* WORK TASK:
Below are several entries. Transcribe exactly those lines that fall from the one with "violate any laws be it of your co" through the one with "broadcast use?", end lines included.

* RECORDED INFORMATION:
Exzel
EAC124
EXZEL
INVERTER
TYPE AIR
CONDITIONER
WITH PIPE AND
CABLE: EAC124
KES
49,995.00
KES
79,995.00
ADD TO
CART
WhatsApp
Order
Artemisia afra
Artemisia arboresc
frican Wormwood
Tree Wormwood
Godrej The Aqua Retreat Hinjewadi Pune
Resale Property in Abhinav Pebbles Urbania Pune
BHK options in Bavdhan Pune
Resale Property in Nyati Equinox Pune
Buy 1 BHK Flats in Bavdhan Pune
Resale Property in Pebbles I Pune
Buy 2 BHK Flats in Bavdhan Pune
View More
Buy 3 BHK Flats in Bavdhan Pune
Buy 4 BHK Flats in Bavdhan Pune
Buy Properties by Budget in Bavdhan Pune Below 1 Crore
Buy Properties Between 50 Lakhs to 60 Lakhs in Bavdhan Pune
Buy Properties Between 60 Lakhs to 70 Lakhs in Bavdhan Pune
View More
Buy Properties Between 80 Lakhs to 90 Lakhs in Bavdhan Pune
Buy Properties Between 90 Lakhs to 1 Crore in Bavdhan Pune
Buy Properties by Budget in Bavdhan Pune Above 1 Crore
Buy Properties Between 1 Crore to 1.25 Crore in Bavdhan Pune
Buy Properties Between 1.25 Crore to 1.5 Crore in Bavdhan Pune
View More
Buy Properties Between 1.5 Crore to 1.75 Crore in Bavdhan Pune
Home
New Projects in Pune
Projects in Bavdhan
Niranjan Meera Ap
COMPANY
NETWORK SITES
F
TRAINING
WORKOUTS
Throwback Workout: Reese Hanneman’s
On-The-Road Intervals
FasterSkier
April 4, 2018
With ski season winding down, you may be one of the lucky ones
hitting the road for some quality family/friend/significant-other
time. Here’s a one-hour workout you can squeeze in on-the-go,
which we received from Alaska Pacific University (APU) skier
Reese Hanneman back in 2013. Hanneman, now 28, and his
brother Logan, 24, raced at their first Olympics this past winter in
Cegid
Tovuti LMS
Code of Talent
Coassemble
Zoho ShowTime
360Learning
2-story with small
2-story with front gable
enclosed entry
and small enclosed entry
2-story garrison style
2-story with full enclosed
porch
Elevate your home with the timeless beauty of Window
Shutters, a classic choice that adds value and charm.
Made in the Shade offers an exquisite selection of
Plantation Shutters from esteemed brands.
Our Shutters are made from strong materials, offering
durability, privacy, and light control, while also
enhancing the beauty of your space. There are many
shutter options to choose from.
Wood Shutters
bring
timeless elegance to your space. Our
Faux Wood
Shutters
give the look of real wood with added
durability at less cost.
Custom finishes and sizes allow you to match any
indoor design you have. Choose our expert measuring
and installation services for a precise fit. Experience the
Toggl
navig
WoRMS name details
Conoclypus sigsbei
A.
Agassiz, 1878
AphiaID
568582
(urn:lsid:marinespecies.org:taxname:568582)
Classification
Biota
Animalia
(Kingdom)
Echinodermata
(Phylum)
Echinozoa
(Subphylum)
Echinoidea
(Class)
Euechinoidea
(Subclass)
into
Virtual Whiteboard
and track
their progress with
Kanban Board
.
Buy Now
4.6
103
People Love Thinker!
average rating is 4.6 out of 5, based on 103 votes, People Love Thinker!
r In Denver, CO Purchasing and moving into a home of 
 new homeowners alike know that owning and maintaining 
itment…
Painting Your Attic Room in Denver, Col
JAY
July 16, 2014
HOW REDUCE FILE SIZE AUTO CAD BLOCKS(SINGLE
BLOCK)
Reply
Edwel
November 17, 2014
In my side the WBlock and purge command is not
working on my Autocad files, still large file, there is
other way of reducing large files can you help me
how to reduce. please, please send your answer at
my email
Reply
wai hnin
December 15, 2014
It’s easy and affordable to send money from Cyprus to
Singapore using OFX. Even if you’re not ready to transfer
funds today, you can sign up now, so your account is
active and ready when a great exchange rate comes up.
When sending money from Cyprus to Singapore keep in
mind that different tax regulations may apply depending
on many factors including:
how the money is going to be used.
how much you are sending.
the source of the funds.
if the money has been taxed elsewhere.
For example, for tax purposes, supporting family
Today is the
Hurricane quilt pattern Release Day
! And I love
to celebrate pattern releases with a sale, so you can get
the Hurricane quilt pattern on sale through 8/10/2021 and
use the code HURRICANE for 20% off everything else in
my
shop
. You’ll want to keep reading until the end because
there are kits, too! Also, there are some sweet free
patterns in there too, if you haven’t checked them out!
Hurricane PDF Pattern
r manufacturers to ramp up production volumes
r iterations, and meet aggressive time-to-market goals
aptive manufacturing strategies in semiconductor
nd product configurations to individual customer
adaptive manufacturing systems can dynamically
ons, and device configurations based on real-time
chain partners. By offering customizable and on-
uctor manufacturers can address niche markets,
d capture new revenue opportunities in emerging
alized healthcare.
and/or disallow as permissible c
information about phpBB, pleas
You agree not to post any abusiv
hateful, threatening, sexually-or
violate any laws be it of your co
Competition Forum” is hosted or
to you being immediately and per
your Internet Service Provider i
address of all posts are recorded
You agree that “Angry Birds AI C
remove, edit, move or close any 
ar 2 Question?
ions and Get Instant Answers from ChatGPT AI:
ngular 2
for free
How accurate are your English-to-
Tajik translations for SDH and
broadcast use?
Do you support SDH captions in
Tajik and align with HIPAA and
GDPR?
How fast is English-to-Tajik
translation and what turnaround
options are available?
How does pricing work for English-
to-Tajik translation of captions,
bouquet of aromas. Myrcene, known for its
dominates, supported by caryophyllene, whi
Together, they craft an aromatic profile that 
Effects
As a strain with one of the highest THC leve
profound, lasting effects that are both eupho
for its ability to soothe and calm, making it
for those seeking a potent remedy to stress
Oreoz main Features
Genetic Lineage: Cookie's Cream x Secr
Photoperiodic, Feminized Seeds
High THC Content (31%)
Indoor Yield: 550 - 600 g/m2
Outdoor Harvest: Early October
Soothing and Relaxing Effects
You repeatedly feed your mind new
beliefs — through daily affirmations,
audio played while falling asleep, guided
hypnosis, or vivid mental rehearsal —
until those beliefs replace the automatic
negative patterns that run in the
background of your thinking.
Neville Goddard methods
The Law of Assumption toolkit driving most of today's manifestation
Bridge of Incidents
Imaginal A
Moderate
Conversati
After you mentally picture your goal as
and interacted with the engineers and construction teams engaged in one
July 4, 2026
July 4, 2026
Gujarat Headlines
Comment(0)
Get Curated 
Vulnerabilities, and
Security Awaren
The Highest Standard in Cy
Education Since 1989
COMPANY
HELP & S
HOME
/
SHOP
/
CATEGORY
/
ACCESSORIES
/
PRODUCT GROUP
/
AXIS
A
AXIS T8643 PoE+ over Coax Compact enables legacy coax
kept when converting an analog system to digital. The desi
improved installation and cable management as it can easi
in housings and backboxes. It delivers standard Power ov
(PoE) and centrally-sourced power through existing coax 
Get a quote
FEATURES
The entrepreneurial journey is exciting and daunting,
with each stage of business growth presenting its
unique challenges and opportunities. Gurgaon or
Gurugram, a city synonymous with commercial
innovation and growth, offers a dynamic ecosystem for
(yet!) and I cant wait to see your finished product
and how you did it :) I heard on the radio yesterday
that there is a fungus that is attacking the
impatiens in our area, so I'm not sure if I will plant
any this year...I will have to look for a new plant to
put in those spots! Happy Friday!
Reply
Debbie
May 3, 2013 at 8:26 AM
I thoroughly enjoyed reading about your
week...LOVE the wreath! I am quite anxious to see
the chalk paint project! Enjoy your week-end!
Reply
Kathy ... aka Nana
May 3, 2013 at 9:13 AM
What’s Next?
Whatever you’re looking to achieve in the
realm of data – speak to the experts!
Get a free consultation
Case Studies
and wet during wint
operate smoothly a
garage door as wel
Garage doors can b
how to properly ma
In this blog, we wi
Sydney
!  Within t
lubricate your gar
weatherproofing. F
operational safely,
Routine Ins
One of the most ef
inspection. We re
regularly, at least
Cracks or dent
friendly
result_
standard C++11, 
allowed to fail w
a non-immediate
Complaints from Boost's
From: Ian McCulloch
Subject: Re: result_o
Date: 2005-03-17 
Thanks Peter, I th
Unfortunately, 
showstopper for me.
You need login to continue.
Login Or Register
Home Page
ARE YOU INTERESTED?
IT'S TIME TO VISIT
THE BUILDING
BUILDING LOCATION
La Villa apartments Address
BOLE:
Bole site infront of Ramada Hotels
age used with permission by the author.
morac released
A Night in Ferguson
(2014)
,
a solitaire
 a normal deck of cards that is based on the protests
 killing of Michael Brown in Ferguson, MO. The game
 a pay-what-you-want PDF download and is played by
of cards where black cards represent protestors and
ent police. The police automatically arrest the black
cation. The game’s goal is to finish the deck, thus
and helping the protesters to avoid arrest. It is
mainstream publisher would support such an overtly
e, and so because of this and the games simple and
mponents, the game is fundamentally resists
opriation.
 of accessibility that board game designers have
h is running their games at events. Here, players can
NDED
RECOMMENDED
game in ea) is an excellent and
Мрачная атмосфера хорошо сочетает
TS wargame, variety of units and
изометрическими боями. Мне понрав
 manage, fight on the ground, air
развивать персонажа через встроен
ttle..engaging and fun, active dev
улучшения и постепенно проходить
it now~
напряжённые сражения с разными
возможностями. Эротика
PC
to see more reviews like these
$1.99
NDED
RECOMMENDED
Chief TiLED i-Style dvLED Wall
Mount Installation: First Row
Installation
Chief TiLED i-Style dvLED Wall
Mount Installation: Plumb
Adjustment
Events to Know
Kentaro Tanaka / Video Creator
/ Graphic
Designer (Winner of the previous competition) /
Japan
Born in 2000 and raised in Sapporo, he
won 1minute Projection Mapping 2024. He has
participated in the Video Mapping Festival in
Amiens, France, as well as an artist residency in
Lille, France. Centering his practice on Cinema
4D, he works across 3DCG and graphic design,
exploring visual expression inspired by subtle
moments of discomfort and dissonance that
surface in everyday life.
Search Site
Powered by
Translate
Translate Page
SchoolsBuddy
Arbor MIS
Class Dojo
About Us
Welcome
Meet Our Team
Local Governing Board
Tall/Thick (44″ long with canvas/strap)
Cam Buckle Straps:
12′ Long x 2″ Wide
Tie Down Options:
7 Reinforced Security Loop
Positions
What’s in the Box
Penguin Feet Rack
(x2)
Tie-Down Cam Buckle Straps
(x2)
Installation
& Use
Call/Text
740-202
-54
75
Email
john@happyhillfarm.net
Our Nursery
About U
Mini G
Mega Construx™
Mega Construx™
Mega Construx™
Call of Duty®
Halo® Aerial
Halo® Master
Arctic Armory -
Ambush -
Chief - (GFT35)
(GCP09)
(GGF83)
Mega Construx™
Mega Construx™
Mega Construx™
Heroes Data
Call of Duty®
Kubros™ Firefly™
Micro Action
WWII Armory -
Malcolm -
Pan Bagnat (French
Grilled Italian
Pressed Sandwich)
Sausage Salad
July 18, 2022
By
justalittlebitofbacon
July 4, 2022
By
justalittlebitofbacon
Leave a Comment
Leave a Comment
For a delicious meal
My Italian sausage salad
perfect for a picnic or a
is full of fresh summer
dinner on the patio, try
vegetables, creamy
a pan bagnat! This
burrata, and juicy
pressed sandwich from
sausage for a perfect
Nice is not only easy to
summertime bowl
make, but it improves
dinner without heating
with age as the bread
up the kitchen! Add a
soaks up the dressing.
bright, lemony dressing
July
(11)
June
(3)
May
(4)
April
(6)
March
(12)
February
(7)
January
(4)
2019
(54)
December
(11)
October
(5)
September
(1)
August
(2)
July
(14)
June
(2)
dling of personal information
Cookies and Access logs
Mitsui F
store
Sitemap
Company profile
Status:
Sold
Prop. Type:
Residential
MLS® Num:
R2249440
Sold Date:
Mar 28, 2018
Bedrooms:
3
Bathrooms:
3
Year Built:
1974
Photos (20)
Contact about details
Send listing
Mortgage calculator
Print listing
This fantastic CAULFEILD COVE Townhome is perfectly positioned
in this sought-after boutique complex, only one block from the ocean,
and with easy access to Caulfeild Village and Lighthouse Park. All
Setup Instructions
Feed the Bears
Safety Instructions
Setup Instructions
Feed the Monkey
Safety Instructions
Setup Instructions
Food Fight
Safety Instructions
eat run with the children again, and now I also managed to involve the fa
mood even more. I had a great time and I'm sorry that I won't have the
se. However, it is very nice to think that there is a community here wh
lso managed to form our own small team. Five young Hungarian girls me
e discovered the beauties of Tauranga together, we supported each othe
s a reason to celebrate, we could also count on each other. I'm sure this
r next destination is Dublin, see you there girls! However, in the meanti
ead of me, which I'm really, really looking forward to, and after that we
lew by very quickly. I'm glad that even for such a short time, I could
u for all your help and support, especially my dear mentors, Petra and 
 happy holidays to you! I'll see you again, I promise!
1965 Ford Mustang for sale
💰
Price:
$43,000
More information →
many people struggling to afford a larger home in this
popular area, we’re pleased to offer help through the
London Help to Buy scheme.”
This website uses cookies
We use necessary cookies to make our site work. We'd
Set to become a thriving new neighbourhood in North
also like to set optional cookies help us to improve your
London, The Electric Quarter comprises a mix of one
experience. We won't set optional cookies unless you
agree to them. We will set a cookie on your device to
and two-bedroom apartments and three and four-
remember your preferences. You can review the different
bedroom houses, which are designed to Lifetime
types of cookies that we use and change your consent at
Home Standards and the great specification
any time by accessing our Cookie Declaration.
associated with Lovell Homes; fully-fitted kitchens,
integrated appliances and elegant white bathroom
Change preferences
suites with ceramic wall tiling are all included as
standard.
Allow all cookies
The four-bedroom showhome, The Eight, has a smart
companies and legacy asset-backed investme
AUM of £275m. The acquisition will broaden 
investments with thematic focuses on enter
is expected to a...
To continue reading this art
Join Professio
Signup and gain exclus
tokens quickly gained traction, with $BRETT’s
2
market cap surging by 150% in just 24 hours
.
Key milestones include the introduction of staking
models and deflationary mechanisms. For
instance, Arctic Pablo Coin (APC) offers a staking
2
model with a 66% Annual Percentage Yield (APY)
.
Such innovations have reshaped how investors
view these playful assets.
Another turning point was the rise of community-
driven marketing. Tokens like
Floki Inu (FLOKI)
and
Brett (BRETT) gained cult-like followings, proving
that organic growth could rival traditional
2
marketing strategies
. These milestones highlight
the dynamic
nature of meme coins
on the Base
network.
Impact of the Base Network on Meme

* WRITTEN SOLUTION:
violate any laws be it of your co
Competition Forum” is hosted or
to you being immediately and per
your Internet Service Provider i
address of all posts are recorded
You agree that “Angry Birds AI C
remove, edit, move or close any 
ar 2 Question?
ions and Get Instant Answers from ChatGPT AI:
ngular 2
for free
How accurate are your English-to-
Tajik translations for SDH and
broadcast use?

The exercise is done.